• Your assignment:
Please return every line in the following data that includes the string "Animal".

Exercise data START

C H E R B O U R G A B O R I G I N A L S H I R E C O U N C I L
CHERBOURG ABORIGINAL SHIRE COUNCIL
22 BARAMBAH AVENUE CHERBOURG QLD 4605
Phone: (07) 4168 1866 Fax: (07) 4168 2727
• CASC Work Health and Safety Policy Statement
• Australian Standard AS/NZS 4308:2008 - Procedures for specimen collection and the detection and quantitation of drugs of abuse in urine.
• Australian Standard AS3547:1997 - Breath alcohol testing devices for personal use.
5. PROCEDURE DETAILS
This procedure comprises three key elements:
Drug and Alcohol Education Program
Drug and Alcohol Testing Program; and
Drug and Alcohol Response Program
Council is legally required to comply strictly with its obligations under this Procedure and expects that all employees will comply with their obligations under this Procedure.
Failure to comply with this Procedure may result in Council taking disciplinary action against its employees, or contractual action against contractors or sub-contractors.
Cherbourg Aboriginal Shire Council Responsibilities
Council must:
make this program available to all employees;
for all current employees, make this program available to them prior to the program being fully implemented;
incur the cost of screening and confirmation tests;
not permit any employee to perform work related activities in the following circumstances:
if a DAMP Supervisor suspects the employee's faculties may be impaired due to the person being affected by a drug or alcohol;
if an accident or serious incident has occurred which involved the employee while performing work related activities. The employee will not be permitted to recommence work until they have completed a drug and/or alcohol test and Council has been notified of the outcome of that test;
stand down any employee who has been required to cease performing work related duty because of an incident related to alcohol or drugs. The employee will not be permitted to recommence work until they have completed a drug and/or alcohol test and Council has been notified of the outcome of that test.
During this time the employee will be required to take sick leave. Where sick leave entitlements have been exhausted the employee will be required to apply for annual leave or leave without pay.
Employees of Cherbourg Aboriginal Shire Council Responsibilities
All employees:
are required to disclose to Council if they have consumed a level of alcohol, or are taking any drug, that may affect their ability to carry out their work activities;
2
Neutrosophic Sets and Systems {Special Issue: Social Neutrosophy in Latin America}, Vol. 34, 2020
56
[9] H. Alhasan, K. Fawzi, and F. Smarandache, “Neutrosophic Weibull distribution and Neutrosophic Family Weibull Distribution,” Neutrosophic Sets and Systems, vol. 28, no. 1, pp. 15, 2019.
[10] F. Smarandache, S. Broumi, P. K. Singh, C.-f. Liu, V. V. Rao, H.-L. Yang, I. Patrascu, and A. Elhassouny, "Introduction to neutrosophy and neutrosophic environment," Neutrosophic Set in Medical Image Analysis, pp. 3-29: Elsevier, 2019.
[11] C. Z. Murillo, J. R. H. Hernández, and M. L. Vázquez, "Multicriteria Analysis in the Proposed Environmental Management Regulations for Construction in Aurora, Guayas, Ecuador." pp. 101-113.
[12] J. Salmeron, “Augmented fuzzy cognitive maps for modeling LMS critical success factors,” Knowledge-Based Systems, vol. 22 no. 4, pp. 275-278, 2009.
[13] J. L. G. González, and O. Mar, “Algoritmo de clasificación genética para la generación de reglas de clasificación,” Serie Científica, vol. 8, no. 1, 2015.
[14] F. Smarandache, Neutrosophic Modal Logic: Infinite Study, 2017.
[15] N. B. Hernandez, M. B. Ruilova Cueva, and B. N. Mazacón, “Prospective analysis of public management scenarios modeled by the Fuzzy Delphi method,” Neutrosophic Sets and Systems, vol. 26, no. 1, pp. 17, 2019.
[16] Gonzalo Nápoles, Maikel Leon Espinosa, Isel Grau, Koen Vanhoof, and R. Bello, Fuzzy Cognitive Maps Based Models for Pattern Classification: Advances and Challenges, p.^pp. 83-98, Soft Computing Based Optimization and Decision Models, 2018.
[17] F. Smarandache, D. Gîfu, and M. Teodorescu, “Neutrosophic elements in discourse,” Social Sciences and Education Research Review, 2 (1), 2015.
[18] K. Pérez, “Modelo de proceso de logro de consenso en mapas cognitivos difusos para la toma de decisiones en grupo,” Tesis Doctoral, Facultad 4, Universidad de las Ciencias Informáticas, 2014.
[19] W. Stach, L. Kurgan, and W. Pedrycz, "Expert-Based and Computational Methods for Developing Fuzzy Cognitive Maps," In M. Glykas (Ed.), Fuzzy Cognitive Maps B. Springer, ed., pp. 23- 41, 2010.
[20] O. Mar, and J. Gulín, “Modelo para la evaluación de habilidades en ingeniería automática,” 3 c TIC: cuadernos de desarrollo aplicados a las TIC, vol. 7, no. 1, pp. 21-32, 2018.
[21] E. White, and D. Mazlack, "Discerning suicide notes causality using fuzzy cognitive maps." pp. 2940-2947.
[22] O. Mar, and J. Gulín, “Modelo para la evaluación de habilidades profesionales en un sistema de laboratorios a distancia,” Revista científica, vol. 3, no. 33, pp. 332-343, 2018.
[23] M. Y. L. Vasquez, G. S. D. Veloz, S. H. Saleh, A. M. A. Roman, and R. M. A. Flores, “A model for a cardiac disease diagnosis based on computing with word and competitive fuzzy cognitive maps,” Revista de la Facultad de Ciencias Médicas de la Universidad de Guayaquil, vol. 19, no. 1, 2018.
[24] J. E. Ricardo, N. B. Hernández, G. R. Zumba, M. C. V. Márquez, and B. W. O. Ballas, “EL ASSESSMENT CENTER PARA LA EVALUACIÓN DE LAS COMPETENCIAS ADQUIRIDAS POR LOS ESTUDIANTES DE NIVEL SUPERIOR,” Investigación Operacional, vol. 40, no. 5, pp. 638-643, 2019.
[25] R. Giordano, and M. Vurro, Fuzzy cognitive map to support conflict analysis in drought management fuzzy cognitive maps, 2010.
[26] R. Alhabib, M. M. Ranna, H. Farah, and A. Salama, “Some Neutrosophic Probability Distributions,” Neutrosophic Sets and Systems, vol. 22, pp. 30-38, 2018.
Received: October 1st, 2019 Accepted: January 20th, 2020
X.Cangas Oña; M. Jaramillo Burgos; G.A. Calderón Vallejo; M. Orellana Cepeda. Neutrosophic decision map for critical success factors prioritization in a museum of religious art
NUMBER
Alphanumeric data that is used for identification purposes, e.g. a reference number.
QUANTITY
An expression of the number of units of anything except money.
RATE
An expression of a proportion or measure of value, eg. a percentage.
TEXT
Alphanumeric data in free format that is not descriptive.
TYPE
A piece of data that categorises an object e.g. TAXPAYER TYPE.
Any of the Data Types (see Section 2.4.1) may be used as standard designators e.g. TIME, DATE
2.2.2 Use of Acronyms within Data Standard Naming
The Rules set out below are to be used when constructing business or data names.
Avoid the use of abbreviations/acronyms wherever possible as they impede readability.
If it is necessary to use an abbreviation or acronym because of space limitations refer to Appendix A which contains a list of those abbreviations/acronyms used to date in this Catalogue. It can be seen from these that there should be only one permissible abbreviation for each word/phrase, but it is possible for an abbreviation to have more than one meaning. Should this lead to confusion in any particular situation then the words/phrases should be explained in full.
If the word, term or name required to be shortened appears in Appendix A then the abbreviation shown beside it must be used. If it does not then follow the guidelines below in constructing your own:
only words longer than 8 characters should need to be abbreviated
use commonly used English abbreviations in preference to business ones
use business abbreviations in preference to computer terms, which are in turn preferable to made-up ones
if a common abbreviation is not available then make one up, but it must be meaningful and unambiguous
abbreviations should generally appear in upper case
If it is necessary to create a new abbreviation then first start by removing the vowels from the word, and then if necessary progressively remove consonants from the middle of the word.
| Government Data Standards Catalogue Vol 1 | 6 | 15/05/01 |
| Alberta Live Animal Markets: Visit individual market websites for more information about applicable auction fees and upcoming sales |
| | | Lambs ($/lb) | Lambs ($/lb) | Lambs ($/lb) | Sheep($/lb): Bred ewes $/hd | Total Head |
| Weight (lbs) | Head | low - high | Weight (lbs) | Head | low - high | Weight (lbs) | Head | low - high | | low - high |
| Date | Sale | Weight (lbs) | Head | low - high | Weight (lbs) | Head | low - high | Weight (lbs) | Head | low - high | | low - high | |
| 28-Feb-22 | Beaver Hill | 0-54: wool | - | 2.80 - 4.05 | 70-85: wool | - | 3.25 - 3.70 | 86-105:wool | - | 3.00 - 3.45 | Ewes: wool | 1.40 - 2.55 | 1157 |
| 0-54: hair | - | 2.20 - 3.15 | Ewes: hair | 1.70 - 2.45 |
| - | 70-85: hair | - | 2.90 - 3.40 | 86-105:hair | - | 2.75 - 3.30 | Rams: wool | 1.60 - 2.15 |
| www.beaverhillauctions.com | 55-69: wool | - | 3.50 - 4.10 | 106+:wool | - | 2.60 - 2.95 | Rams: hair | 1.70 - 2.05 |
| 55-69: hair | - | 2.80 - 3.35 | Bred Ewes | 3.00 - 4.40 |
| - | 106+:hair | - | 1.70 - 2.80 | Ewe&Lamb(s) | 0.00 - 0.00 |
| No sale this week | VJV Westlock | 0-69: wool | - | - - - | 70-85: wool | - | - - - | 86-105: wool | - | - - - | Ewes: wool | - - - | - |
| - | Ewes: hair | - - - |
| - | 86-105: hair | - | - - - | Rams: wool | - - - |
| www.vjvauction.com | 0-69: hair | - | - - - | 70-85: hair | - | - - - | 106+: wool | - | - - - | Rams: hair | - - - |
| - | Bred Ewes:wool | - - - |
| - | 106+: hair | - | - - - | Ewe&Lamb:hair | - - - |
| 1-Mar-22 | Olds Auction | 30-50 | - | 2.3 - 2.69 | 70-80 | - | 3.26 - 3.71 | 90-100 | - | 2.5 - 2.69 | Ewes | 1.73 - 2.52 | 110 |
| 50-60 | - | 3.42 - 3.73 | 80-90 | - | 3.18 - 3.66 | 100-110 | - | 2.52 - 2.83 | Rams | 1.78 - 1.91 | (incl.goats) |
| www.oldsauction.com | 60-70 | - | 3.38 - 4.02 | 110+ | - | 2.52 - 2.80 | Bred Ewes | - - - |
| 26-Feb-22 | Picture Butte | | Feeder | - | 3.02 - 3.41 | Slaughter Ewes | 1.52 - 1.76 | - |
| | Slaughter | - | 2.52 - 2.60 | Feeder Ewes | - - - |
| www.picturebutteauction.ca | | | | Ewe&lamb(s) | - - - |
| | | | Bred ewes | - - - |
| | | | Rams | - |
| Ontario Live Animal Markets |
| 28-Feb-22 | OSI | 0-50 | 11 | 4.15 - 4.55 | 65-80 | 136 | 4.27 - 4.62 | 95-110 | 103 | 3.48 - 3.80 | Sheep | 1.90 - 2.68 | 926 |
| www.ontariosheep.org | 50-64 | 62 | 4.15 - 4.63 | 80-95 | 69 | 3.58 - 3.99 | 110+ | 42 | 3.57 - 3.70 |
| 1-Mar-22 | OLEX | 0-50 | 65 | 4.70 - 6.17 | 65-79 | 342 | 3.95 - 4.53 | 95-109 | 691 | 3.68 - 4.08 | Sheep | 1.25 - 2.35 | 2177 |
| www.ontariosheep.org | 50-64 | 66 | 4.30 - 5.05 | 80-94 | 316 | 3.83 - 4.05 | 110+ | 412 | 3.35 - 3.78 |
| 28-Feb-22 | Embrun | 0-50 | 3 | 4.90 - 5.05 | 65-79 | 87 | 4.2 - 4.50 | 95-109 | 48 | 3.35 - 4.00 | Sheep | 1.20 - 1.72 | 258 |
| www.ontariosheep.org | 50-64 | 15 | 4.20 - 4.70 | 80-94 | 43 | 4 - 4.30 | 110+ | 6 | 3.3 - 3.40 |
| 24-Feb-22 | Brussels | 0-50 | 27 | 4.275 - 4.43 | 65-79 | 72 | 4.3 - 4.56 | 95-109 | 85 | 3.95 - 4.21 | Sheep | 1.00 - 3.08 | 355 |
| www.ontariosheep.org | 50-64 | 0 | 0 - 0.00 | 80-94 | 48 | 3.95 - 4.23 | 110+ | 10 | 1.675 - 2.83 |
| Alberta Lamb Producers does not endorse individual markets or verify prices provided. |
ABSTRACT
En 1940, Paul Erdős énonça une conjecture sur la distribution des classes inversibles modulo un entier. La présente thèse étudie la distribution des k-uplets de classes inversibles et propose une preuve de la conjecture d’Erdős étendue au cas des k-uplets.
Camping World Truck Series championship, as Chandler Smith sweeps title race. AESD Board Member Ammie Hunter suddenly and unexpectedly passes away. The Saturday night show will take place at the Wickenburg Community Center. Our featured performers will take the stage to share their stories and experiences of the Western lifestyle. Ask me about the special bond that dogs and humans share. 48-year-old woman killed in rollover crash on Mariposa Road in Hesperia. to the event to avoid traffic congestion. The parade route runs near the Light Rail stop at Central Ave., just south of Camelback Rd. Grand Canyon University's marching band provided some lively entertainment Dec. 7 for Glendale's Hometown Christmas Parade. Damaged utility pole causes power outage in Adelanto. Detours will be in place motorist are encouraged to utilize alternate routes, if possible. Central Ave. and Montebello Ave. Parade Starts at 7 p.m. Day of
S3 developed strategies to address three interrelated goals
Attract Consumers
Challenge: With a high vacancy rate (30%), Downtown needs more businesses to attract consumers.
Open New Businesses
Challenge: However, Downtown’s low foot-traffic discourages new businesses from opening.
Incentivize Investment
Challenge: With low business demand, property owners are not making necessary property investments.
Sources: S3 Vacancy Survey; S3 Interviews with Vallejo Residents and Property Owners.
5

Exercise data END

• Expected output:
| Alberta Live Animal Markets: Visit individual market websites for more information about applicable auction fees and upcoming sales |
| Ontario Live Animal Markets |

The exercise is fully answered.